Texto apresentado:
============
*Rangel Alves da Costa
Dona Senhora abria a porta do fundo da casa e
apertava os olhos em direção às nuvens. Precisava saber se vinha tempo chuvoso
e logo retirar as roupas do varal. Seu Quinzé se apressava pra ajeitar um canto
de cerca aberto pela meninada. Quase toda manhã era assim, pois a gurizada
sempre encontrava um jeito de ir afanar as frutas maduras caídas, ou mesmo
subir nos mamoeiros e goiabeiras. A mocinha Zuzu já não sabia o que fazer com
suas calcinhas lavadas. Acaso estendesse no varal, era absoluta certeza de sumirem
de repente, como se algum ladrão de calcinhas vivesse de olho no seu quintal.
Passou a estender suas roupas íntimas na portada da janela, mas foi pior.
============
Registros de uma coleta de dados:

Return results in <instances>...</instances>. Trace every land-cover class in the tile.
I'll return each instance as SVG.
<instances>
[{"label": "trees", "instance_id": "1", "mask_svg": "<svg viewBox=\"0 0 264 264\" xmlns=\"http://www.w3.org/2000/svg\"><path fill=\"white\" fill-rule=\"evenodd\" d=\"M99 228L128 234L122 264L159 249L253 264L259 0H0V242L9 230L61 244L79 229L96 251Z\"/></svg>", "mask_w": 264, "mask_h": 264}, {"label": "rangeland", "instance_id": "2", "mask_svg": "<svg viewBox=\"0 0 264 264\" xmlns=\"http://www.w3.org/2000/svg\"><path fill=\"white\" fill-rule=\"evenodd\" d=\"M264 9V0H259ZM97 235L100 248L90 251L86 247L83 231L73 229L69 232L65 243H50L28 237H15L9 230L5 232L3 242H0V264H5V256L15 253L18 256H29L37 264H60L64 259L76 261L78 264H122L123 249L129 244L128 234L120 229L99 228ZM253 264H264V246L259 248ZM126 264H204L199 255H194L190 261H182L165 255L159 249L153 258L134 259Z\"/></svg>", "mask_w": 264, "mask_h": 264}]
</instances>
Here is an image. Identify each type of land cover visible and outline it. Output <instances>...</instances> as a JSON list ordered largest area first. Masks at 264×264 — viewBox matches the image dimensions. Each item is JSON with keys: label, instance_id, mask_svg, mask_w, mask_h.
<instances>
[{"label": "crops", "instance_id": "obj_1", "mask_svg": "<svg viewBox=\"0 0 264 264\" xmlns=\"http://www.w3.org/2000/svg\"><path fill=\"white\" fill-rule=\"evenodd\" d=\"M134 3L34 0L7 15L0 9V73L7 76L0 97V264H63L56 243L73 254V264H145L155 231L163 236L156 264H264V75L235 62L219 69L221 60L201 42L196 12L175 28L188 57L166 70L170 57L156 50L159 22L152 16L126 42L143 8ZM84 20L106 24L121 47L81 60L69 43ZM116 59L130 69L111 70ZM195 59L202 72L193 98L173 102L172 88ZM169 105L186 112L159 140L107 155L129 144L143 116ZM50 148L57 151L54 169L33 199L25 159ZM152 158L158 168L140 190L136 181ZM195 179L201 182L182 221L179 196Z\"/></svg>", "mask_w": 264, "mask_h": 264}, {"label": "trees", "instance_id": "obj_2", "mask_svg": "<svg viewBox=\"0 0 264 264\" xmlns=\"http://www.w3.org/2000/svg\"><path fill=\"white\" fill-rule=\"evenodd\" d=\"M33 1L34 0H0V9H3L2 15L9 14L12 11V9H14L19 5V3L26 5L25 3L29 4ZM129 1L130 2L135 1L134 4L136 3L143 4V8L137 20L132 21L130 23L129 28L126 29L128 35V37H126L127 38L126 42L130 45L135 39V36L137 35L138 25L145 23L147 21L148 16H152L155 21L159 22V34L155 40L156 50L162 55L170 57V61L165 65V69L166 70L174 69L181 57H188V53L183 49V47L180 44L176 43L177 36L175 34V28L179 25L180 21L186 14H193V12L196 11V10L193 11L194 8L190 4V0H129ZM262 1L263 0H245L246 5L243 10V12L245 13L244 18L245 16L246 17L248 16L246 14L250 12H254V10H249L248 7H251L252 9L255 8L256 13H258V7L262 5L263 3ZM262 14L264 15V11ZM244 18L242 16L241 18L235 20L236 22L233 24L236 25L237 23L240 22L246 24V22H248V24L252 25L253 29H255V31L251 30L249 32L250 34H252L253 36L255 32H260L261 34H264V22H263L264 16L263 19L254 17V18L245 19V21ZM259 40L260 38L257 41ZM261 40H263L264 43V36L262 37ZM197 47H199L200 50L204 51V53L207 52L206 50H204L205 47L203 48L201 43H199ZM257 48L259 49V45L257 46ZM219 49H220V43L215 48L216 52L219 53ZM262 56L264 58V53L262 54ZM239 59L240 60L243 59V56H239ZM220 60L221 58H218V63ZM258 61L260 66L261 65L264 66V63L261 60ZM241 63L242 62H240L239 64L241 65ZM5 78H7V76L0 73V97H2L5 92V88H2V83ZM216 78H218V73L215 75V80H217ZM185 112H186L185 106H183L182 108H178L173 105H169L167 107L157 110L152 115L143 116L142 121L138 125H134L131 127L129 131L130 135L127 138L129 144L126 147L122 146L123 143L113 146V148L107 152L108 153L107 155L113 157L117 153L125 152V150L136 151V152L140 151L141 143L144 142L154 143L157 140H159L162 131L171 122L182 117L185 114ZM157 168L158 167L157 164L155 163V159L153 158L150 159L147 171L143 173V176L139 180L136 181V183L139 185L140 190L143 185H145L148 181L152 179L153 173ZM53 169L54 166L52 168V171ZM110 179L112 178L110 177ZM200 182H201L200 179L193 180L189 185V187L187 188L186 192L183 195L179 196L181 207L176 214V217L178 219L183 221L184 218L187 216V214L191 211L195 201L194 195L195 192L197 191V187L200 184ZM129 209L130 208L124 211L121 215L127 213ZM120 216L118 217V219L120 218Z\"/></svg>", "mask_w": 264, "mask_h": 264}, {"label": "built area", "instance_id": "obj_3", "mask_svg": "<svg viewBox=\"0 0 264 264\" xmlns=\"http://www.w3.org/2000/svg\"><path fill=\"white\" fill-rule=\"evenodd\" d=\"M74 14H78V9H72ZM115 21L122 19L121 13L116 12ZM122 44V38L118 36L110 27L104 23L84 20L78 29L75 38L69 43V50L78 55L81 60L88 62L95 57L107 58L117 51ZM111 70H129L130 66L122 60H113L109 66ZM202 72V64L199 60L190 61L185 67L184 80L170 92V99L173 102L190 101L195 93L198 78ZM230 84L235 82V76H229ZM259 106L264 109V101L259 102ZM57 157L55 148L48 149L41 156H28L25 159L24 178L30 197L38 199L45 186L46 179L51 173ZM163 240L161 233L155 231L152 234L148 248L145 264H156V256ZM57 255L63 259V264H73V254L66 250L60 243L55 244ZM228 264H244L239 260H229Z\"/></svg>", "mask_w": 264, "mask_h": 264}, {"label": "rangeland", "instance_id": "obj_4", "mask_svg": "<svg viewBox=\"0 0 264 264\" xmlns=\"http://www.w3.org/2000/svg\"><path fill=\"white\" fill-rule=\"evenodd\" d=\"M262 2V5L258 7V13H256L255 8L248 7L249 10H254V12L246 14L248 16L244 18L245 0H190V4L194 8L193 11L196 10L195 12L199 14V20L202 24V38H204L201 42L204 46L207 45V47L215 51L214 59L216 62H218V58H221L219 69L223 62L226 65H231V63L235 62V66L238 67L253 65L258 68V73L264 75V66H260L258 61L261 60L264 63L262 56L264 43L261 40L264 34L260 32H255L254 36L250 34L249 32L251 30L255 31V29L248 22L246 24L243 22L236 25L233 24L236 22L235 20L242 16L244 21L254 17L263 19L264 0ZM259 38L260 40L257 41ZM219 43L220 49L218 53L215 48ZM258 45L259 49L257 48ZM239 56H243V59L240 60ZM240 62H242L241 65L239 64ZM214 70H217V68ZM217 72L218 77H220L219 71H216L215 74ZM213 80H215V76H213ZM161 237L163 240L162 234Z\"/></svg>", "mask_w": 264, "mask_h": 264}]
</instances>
============
Exercício: Transforme em uma lista curta o parágrafo do texto sobre o quintal que começa com "Dona Senhora abria a porta", mantendo os fatos principais.

Resultado do exercício:
- Dona Senhora abria a porta dos fundos e olhava as nuvens para saber se vinha chuva e tirar logo as roupas do varal.
- Seu Quinzé corria para consertar um canto da cerca aberto pela meninada.
- Quase toda manhã a criançada dava um jeito de entrar para pegar as frutas maduras caídas ou subir nos mamoeiros e goiabeiras.
- A mocinha Zuzu não sabia o que fazer com suas calcinhas lavadas, porque no varal elas sumiam de repente, como se um ladrão de calcinhas vigiasse o quintal.
- Ela passou a estender as roupas íntimas na portada da janela, mas foi pior.